Stored data:
========
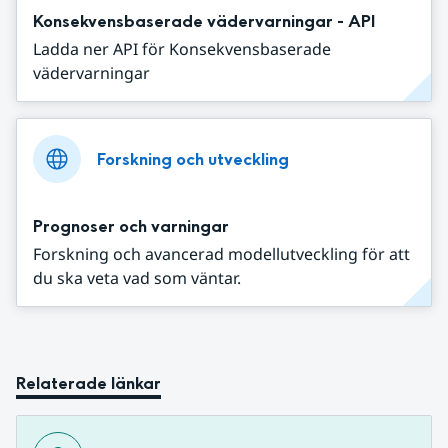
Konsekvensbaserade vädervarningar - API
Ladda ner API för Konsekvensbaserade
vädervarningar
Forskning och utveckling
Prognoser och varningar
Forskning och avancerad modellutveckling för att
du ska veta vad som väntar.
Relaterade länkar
========
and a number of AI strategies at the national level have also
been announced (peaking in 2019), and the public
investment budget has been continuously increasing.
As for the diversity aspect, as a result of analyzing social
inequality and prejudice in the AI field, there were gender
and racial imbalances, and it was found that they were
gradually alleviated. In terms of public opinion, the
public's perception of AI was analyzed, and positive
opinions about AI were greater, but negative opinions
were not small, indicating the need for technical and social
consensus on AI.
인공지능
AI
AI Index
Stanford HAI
========
* [Task goal]: Retype, exactly and in full, the lines above from the one containing "Konsekvensbaserade vädervarningar - API" through the one containing "Relaterade länkar".

* [Exercise result]:
Konsekvensbaserade vädervarningar - API
Ladda ner API för Konsekvensbaserade
vädervarningar
Forskning och utveckling
Prognoser och varningar
Forskning och avancerad modellutveckling för att
du ska veta vad som väntar.
Relaterade länkar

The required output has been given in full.